= Task objective =
All of the data below is to be written out again exactly.

= Records for this task =
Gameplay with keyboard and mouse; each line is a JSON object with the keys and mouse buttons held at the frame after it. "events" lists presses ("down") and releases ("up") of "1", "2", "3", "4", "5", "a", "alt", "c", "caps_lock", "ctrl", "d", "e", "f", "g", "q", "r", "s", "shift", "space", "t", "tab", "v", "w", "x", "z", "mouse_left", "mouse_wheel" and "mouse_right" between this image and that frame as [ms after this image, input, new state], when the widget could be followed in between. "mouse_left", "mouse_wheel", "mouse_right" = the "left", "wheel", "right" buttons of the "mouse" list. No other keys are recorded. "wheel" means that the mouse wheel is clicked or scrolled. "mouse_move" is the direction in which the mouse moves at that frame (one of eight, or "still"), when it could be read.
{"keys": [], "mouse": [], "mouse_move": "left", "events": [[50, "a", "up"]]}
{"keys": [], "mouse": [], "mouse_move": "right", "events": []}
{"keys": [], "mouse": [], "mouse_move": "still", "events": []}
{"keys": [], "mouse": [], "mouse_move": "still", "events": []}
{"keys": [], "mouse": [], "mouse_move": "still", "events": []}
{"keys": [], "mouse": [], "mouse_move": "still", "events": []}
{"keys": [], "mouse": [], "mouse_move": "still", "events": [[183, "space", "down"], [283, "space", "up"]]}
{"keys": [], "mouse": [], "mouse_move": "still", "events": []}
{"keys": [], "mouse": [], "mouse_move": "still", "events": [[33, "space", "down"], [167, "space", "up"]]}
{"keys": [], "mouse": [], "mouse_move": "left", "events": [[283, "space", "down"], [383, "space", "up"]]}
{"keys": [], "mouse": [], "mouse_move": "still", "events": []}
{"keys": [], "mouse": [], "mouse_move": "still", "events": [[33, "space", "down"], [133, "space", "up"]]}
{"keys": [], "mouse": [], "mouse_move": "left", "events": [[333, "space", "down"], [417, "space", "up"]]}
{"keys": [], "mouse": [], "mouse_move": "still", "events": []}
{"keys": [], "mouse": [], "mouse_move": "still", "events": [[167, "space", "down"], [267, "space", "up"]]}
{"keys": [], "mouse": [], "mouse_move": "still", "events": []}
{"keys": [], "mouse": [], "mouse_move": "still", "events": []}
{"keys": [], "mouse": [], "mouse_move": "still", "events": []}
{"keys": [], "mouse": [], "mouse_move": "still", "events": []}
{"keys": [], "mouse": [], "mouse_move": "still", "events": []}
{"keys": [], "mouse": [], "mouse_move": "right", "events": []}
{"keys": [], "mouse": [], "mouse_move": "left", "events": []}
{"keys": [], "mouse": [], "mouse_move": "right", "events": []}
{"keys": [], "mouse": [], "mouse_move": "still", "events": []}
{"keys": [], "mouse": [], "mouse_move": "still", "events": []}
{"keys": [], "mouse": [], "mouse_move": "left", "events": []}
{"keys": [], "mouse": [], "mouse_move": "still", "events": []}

= Task response =
Gameplay with keyboard and mouse; each line is a JSON object with the keys and mouse buttons held at the frame after it. "events" lists presses ("down") and releases ("up") of "1", "2", "3", "4", "5", "a", "alt", "c", "caps_lock", "ctrl", "d", "e", "f", "g", "q", "r", "s", "shift", "space", "t", "tab", "v", "w", "x", "z", "mouse_left", "mouse_wheel" and "mouse_right" between this image and that frame as [ms after this image, input, new state], when the widget could be followed in between. "mouse_left", "mouse_wheel", "mouse_right" = the "left", "wheel", "right" buttons of the "mouse" list. No other keys are recorded. "wheel" means that the mouse wheel is clicked or scrolled. "mouse_move" is the direction in which the mouse moves at that frame (one of eight, or "still"), when it could be read.
{"keys": [], "mouse": [], "mouse_move": "left", "events": [[50, "a", "up"]]}
{"keys": [], "mouse": [], "mouse_move": "right", "events": []}
{"keys": [], "mouse": [], "mouse_move": "still", "events": []}
{"keys": [], "mouse": [], "mouse_move": "still", "events": []}
{"keys": [], "mouse": [], "mouse_move": "still", "events": []}
{"keys": [], "mouse": [], "mouse_move": "still", "events": []}
{"keys": [], "mouse": [], "mouse_move": "still", "events": [[183, "space", "down"], [283, "space", "up"]]}
{"keys": [], "mouse": [], "mouse_move": "still", "events": []}
{"keys": [], "mouse": [], "mouse_move": "still", "events": [[33, "space", "down"], [167, "space", "up"]]}
{"keys": [], "mouse": [], "mouse_move": "left", "events": [[283, "space", "down"], [383, "space", "up"]]}
{"keys": [], "mouse": [], "mouse_move": "still", "events": []}
{"keys": [], "mouse": [], "mouse_move": "still", "events": [[33, "space", "down"], [133, "space", "up"]]}
{"keys": [], "mouse": [], "mouse_move": "left", "events": [[333, "space", "down"], [417, "space", "up"]]}
{"keys": [], "mouse": [], "mouse_move": "still", "events": []}
{"keys": [], "mouse": [], "mouse_move": "still", "events": [[167, "space", "down"], [267, "space", "up"]]}
{"keys": [], "mouse": [], "mouse_move": "still", "events": []}
{"keys": [], "mouse": [], "mouse_move": "still", "events": []}
{"keys": [], "mouse": [], "mouse_move": "still", "events": []}
{"keys": [], "mouse": [], "mouse_move": "still", "events": []}
{"keys": [], "mouse": [], "mouse_move": "still", "events": []}
{"keys": [], "mouse": [], "mouse_move": "right", "events": []}
{"keys": [], "mouse": [], "mouse_move": "left", "events": []}
{"keys": [], "mouse": [], "mouse_move": "right", "events": []}
{"keys": [], "mouse": [], "mouse_move": "still", "events": []}
{"keys": [], "mouse": [], "mouse_move": "still", "events": []}
{"keys": [], "mouse": [], "mouse_move": "left", "events": []}
{"keys": [], "mouse": [], "mouse_move": "still", "events": []}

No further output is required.